── Listed records ──

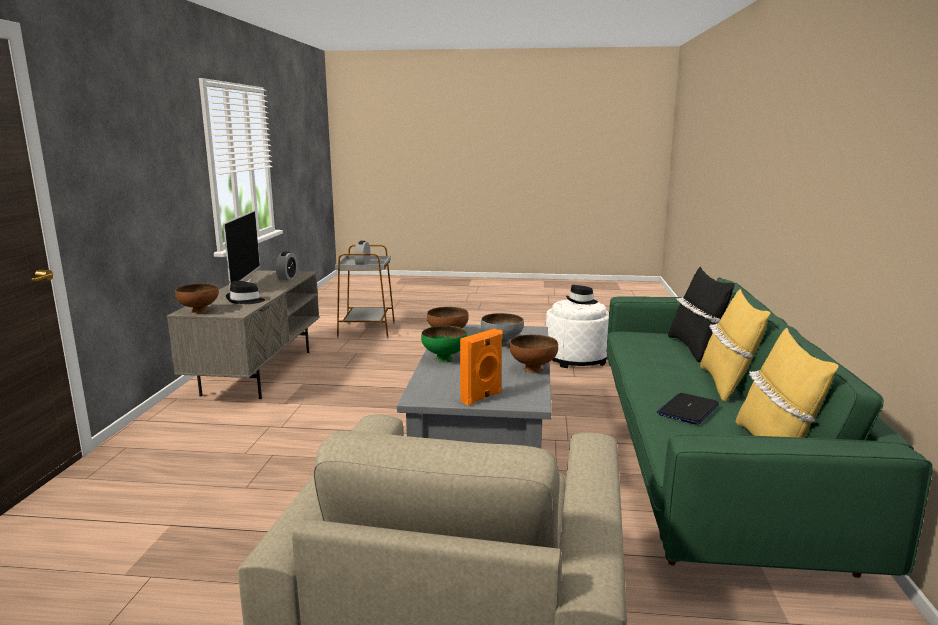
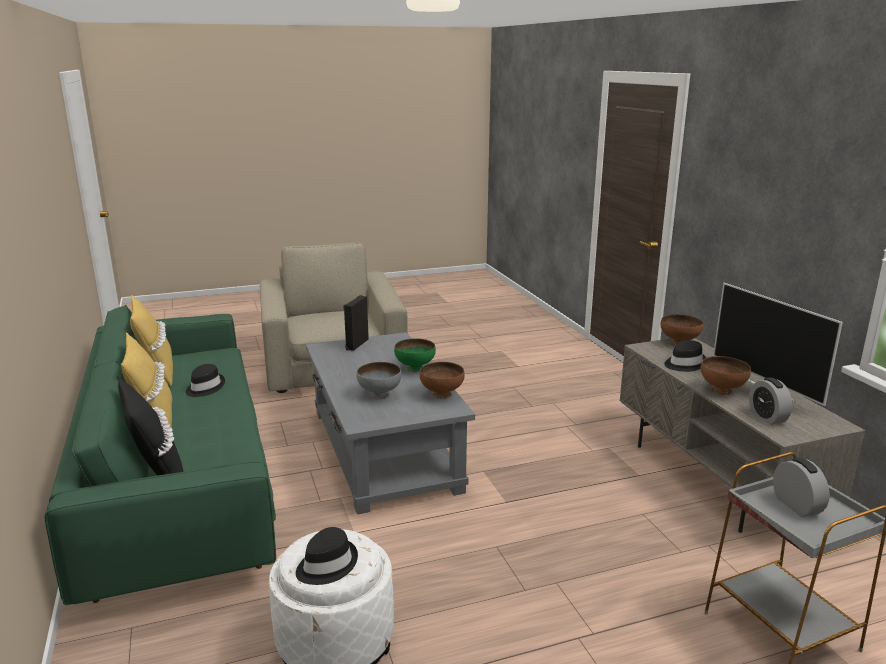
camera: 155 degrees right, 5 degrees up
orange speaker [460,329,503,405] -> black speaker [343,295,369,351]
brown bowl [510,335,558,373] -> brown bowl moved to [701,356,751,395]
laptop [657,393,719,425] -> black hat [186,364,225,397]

───
── Listed records ──

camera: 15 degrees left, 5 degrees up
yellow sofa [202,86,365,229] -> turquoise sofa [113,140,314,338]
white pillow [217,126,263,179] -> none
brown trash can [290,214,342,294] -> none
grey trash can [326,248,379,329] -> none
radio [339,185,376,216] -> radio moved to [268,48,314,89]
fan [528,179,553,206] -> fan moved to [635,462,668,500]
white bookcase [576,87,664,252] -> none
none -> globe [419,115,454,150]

───
── Listed records ──

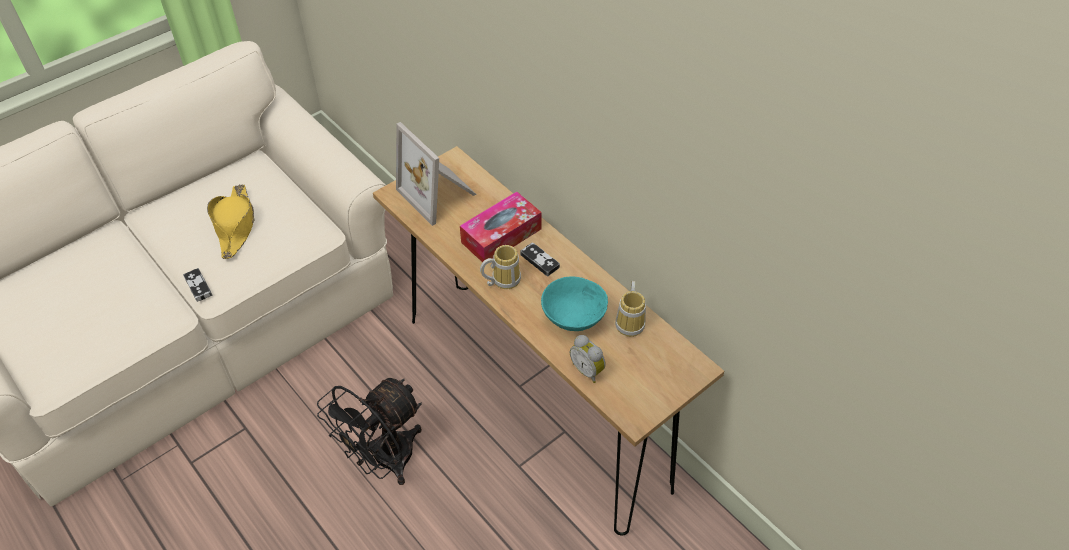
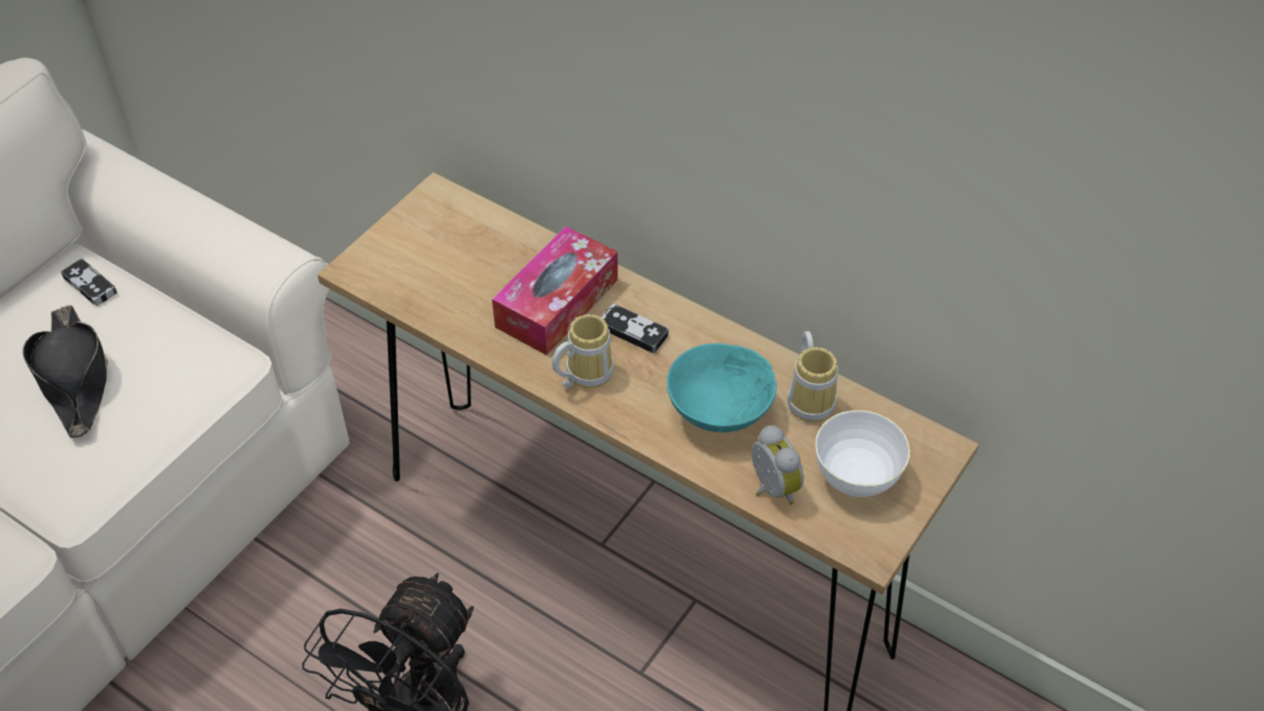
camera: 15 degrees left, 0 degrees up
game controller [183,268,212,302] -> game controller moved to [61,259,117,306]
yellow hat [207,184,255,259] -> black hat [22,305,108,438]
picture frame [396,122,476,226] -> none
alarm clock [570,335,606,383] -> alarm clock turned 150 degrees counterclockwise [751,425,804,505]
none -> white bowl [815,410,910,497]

───

#### Assignment:
Go through the material above and copy each line that holds the string "none".

#### Response for this exercise:
white pillow [217,126,263,179] -> none
brown trash can [290,214,342,294] -> none
grey trash can [326,248,379,329] -> none
white bookcase [576,87,664,252] -> none
none -> globe [419,115,454,150]
picture frame [396,122,476,226] -> none
none -> white bowl [815,410,910,497]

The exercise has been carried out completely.